How to Train Your Brain

1. Start Small (The “Do Hard Things” Muscle)

Discomfort tolerance is like a muscle — you build it with progressive overload.

  • Cold showers — 30 seconds, then 1 min, then 2 min
  • No-phone mornings — first 30 min of the day without stimulation
  • Read the hard book — push through the boring chapter
  • Finish what you start — complete the task even when you want to quit

Key: The size of the hard thing doesn’t matter. What matters is that you chose to do it when you could have quit.

2. Reframe Discomfort

Your brain interprets discomfort as danger. You need to retrain it as growth.

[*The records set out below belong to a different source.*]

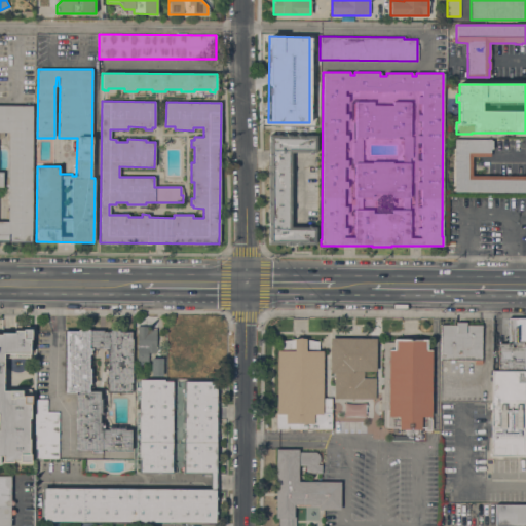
[(0,241),(0,105),(33,105),(32,241),(0,241)]
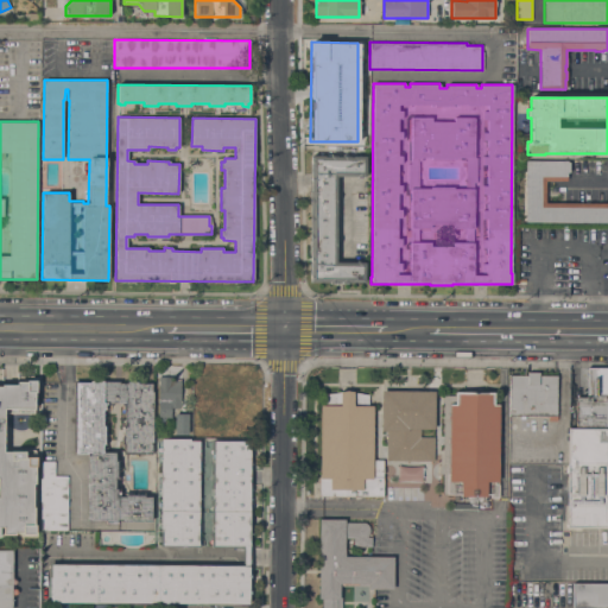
[(352,283),(352,282),(348,282),(348,283),(341,283),(341,282),(336,282),(336,283),(329,283),(329,282),(324,282),(324,283),(310,283),(310,247),(310,190),(310,156),(324,156),(324,157),(329,157),(329,156),(336,156),(336,157),(342,157),(342,156),(349,156),(349,157),(366,157),(366,176),(336,176),(336,195),(339,195),(339,204),(336,204),(336,238),(339,238),(339,247),(336,247),(336,263),(356,263),(356,260),(362,260),(362,263),(365,263),(365,283),(352,283)]
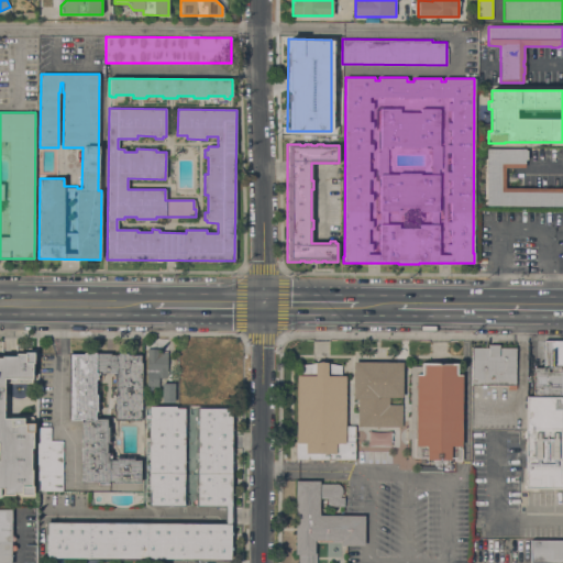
[(562,206),(486,206),(487,148),(488,148),(492,148),(495,148),(498,148),(504,148),(508,148),(508,150),(514,150),(514,148),(518,148),(518,150),(527,150),(527,164),(525,164),(525,167),(505,167),(505,188),(562,188),(562,206)]
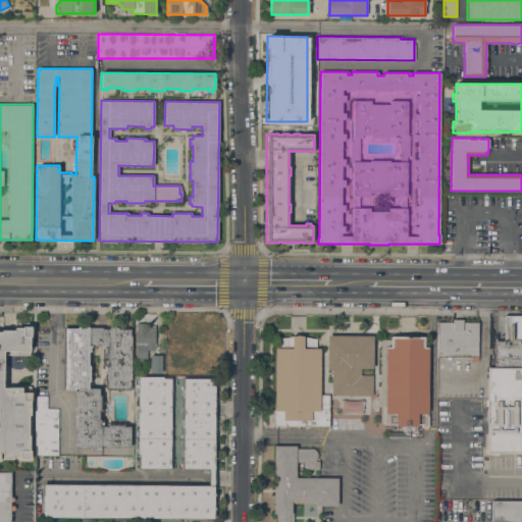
[(521,317),(521,340),(519,340),(519,342),(521,342),(521,367),(494,367),(494,342),(508,342),(508,345),(511,345),(511,340),(504,338),(504,317),(521,317)]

Old InterpretationNew Interpretation
”This feels bad → stop""This feels bad → I’m growing"
"I want to quit""This is where the adaptation happens"
"I’m not motivated""Motivation follows action, not precedes it"
"I can’t do this""I haven’t done this yet

3. Build the Identity

Instead of “I will do hard things” → “I am the kind of person who does hard things.”

  • Small wins compound into identity shifts
  • Each hard thing you complete rewrites your self-story
  • Over time, discomfort becomes familiar — and familiar things don’t scare you

4. The 5-Second Rule (Mel Robbins)

When you feel the impulse to do the hard thing, act within 5 seconds before your brain talks you out of it.

  • Count down: 5-4-3-2-1 → GO
  • Physical movement interrupts procrastination loops
  • The longer you wait, the harder it gets

5. Create Consequence

Humans avoid hard things because there’s no penalty for quitting. Create one:

  • Public commitment (tell someone your deadline)
  • Monetary stake (apps like StickK, or bet a friend)
  • Tracking streak (don’t break the chain)

The Compound Effect

“Every time you choose the hard thing, you prove to yourself that you can. Every time you quit, you prove that you can’t. Your brain believes whatever you show it.”